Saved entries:
════════════════

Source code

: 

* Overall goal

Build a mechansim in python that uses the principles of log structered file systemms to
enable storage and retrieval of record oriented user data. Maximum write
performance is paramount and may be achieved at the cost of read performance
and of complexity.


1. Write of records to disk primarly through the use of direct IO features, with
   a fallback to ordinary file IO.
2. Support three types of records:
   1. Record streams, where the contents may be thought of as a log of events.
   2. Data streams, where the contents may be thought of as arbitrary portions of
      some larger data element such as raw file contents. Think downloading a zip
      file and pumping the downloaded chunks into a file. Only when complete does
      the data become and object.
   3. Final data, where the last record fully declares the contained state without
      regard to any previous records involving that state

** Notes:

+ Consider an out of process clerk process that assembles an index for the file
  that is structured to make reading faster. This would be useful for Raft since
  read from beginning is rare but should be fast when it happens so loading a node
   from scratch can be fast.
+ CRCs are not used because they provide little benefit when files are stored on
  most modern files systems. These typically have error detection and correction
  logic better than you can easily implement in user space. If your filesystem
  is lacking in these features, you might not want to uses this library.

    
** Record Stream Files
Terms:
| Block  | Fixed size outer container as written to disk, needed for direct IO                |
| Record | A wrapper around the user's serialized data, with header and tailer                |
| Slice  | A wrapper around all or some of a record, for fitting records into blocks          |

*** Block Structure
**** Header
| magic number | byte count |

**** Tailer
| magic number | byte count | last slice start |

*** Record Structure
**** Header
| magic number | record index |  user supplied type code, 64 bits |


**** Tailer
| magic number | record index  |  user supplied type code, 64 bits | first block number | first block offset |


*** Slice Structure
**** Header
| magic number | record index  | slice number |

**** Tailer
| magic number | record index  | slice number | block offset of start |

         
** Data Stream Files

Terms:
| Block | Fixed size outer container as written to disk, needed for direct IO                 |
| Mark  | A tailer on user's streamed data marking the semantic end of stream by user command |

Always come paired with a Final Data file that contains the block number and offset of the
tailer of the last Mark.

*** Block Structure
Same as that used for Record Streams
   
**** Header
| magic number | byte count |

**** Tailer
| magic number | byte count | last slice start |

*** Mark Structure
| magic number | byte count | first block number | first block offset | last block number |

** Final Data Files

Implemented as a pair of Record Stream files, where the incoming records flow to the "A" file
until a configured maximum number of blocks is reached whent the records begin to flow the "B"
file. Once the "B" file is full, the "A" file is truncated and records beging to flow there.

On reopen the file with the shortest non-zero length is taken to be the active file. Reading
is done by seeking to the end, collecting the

════════════════

◆ **Requirement**:
Each record above should be returned exactly as written.

◆ **Response for this exercise**:
Source code

: 

* Overall goal

Build a mechansim in python that uses the principles of log structered file systemms to
enable storage and retrieval of record oriented user data. Maximum write
performance is paramount and may be achieved at the cost of read performance
and of complexity.


1. Write of records to disk primarly through the use of direct IO features, with
   a fallback to ordinary file IO.
2. Support three types of records:
   1. Record streams, where the contents may be thought of as a log of events.
   2. Data streams, where the contents may be thought of as arbitrary portions of
      some larger data element such as raw file contents. Think downloading a zip
      file and pumping the downloaded chunks into a file. Only when complete does
      the data become and object.
   3. Final data, where the last record fully declares the contained state without
      regard to any previous records involving that state

** Notes:

+ Consider an out of process clerk process that assembles an index for the file
  that is structured to make reading faster. This would be useful for Raft since
  read from beginning is rare but should be fast when it happens so loading a node
   from scratch can be fast.
+ CRCs are not used because they provide little benefit when files are stored on
  most modern files systems. These typically have error detection and correction
  logic better than you can easily implement in user space. If your filesystem
  is lacking in these features, you might not want to uses this library.

    
** Record Stream Files
Terms:
| Block  | Fixed size outer container as written to disk, needed for direct IO                |
| Record | A wrapper around the user's serialized data, with header and tailer                |
| Slice  | A wrapper around all or some of a record, for fitting records into blocks          |

*** Block Structure
**** Header
| magic number | byte count |

**** Tailer
| magic number | byte count | last slice start |

*** Record Structure
**** Header
| magic number | record index |  user supplied type code, 64 bits |


**** Tailer
| magic number | record index  |  user supplied type code, 64 bits | first block number | first block offset |


*** Slice Structure
**** Header
| magic number | record index  | slice number |

**** Tailer
| magic number | record index  | slice number | block offset of start |

         
** Data Stream Files

Terms:
| Block | Fixed size outer container as written to disk, needed for direct IO                 |
| Mark  | A tailer on user's streamed data marking the semantic end of stream by user command |

Always come paired with a Final Data file that contains the block number and offset of the
tailer of the last Mark.

*** Block Structure
Same as that used for Record Streams
   
**** Header
| magic number | byte count |

**** Tailer
| magic number | byte count | last slice start |

*** Mark Structure
| magic number | byte count | first block number | first block offset | last block number |

** Final Data Files

Implemented as a pair of Record Stream files, where the incoming records flow to the "A" file
until a configured maximum number of blocks is reached whent the records begin to flow the "B"
file. Once the "B" file is full, the "A" file is truncated and records beging to flow there.

On reopen the file with the shortest non-zero length is taken to be the active file. Reading
is done by seeking to the end, collecting the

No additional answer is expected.